Supplied records —
========

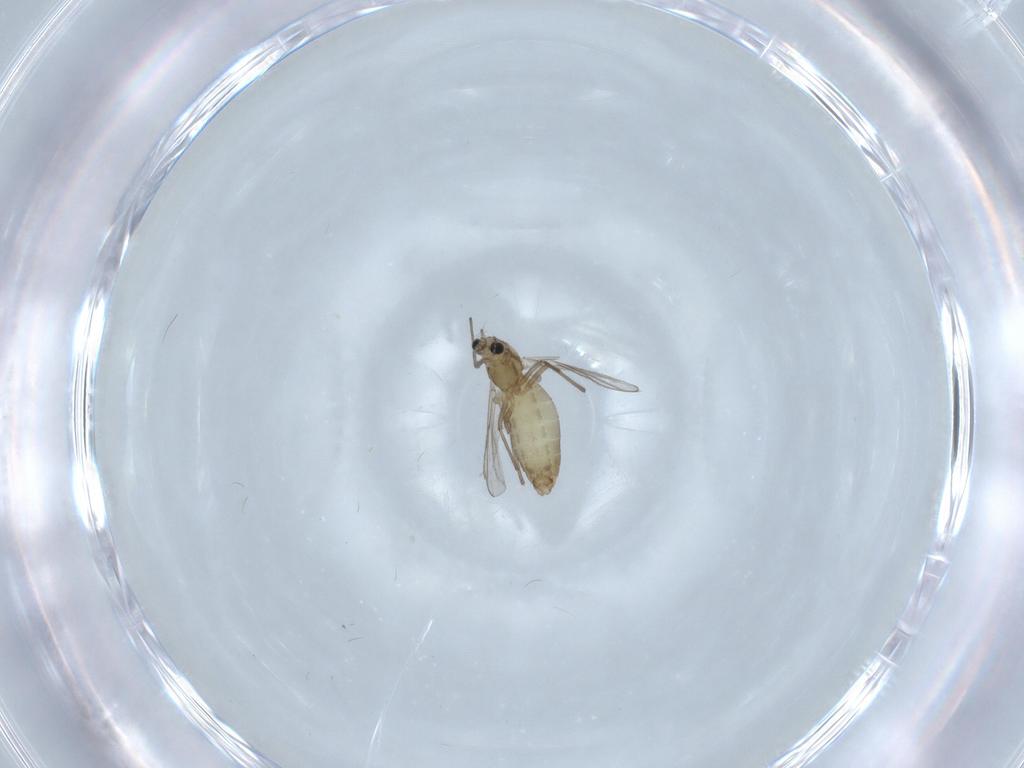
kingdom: Animalia
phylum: Arthropoda
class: Insecta
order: Diptera
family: Chironomidae
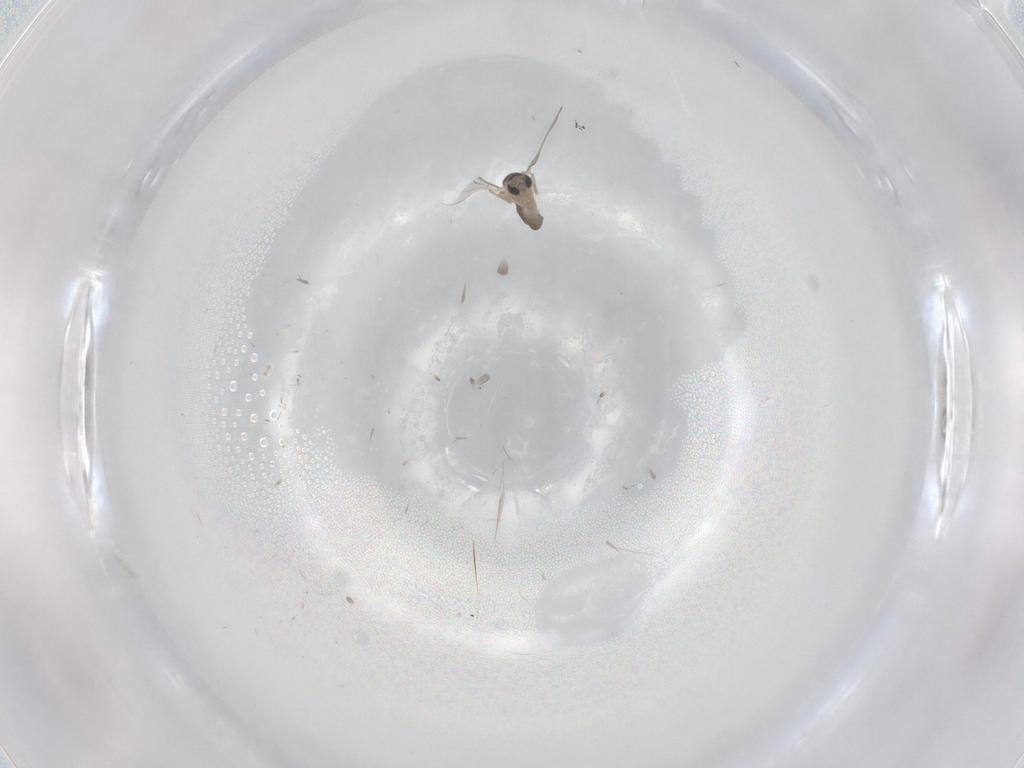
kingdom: Animalia
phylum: Arthropoda
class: Insecta
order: Diptera
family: Cecidomyiidae
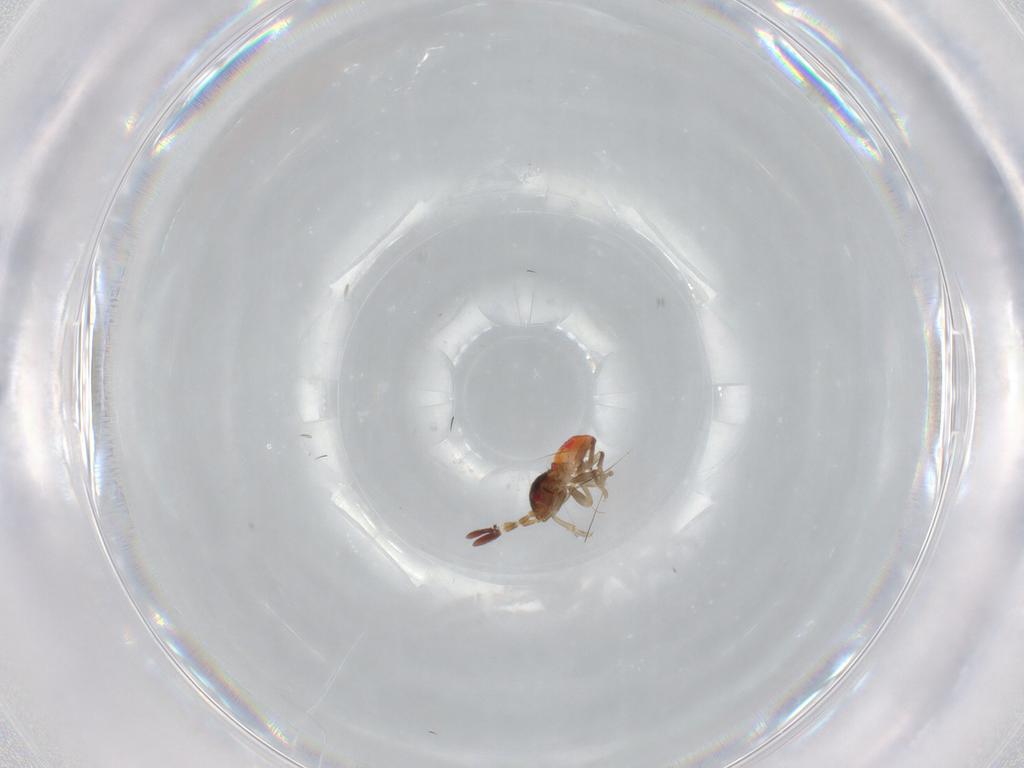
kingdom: Animalia
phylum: Arthropoda
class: Insecta
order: Hemiptera
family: Rhyparochromidae
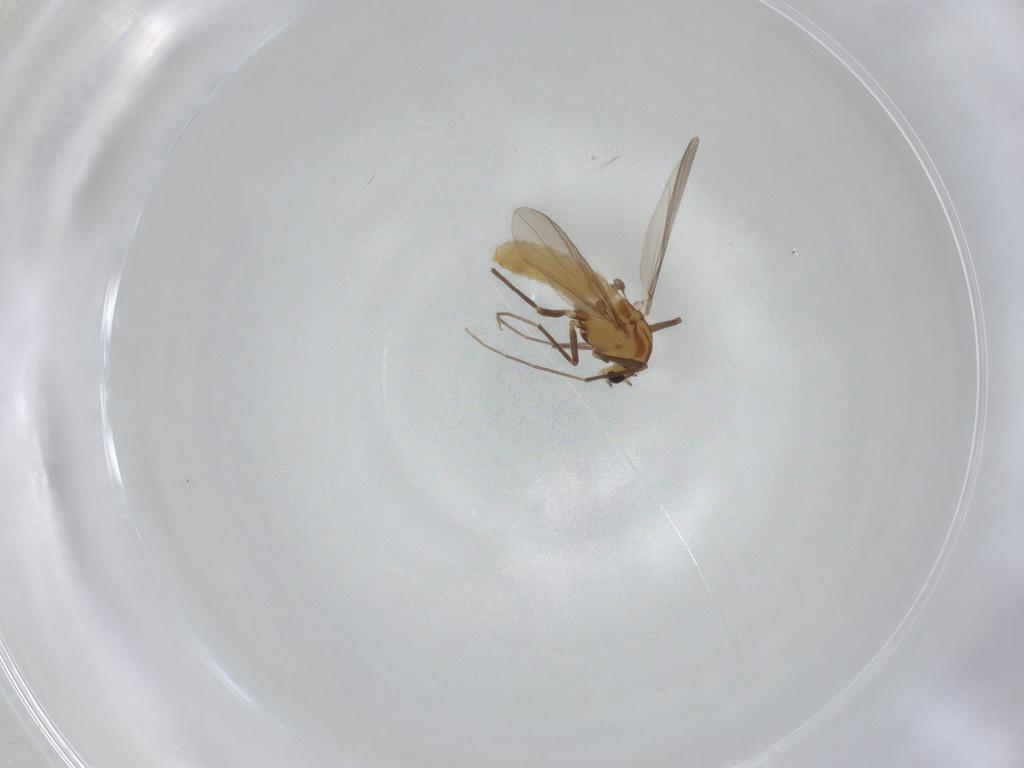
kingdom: Animalia
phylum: Arthropoda
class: Insecta
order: Diptera
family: Chironomidae
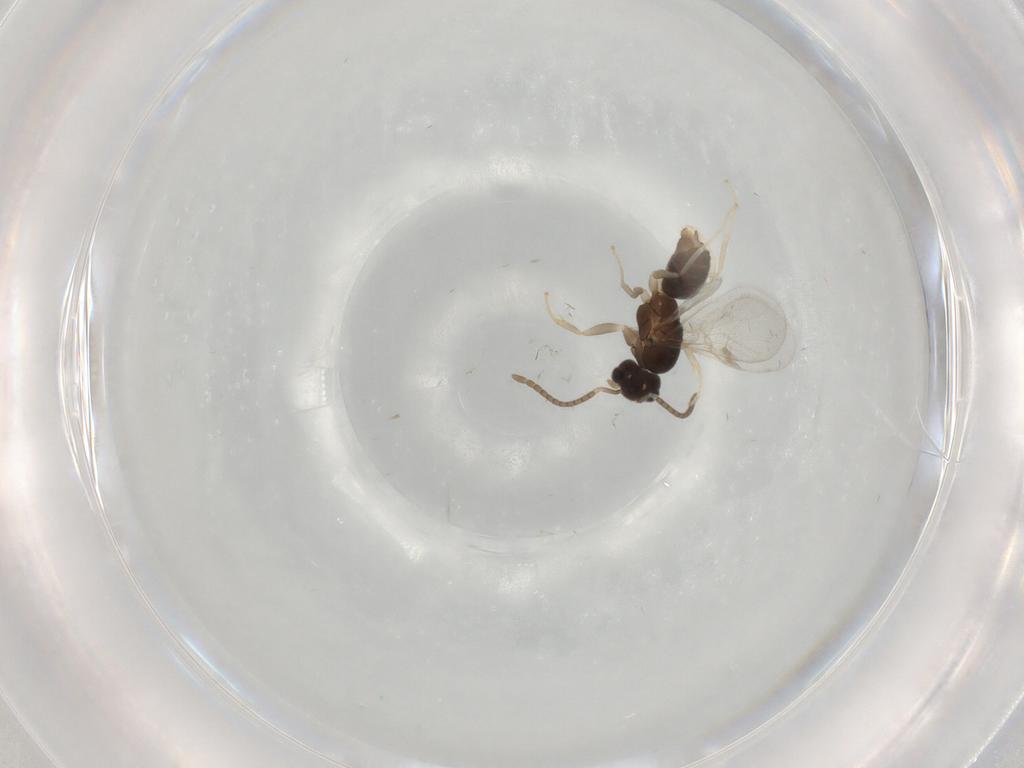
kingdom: Animalia
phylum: Arthropoda
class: Insecta
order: Hymenoptera
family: Formicidae
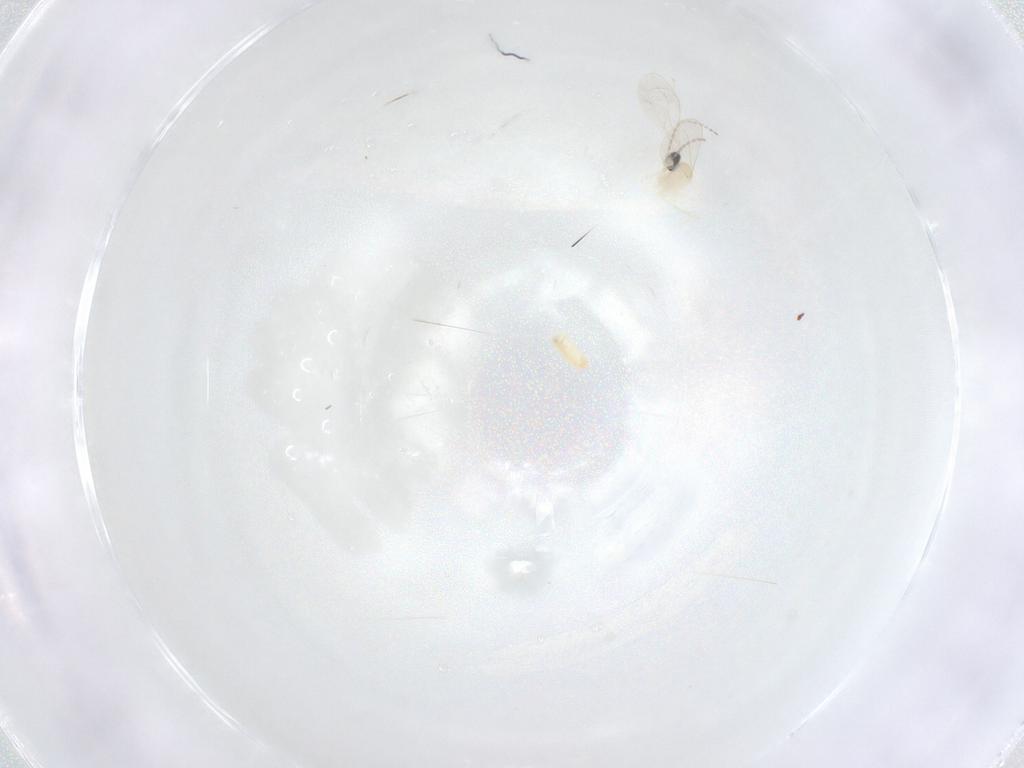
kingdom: Animalia
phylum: Arthropoda
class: Insecta
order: Diptera
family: Cecidomyiidae
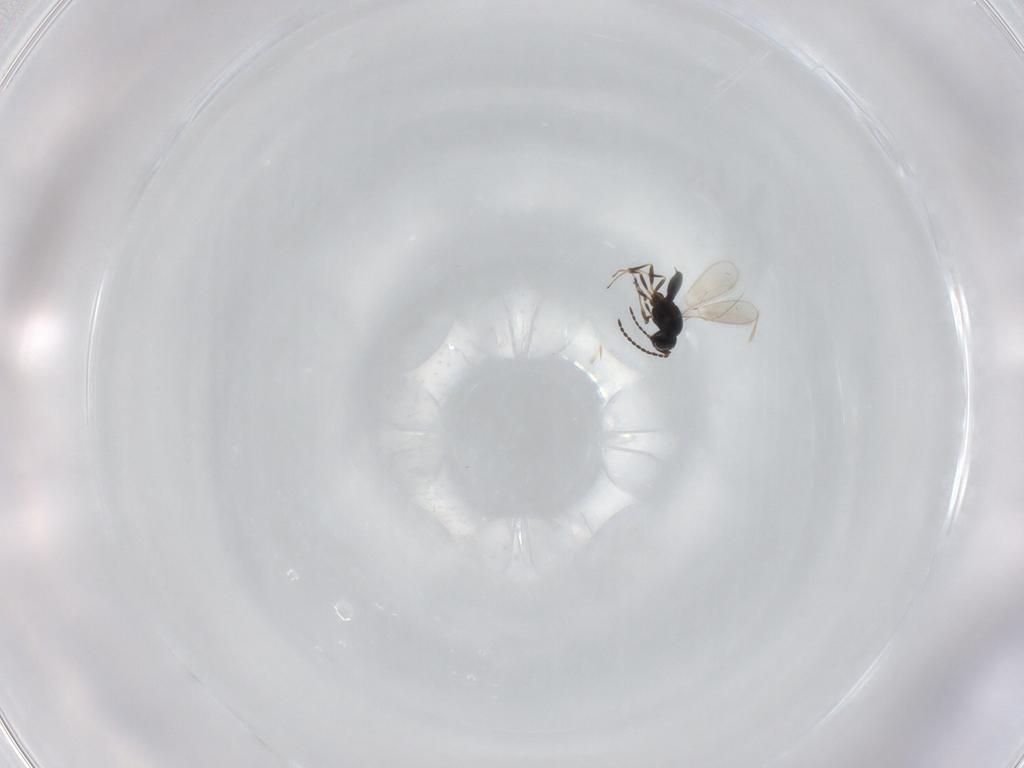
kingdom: Animalia
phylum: Arthropoda
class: Insecta
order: Hymenoptera
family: Scelionidae
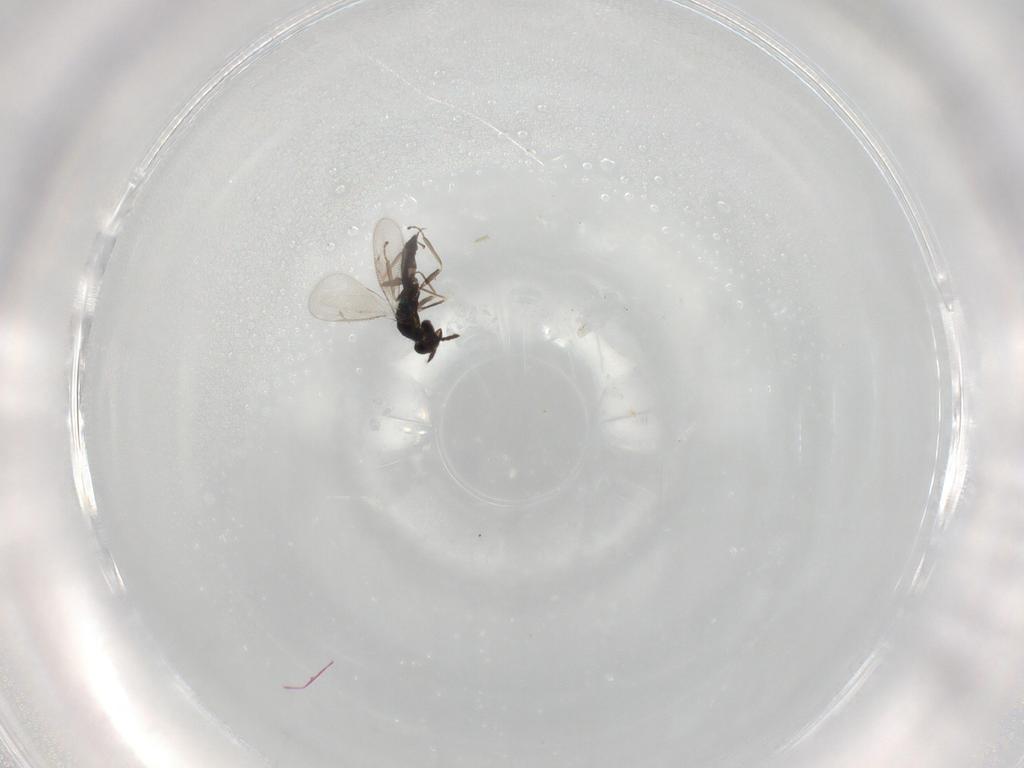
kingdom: Animalia
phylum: Arthropoda
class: Insecta
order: Hymenoptera
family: Eulophidae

========

The problem — Can you copy out all of the lines above word for word, leaving out the pictures?

Task answer —
kingdom: Animalia
phylum: Arthropoda
class: Insecta
order: Diptera
family: Chironomidae
kingdom: Animalia
phylum: Arthropoda
class: Insecta
order: Diptera
family: Cecidomyiidae
kingdom: Animalia
phylum: Arthropoda
class: Insecta
order: Hemiptera
family: Rhyparochromidae
kingdom: Animalia
phylum: Arthropoda
class: Insecta
order: Diptera
family: Chironomidae
kingdom: Animalia
phylum: Arthropoda
class: Insecta
order: Hymenoptera
family: Formicidae
kingdom: Animalia
phylum: Arthropoda
class: Insecta
order: Diptera
family: Cecidomyiidae
kingdom: Animalia
phylum: Arthropoda
class: Insecta
order: Hymenoptera
family: Scelionidae
kingdom: Animalia
phylum: Arthropoda
class: Insecta
order: Hymenoptera
family: Eulophidae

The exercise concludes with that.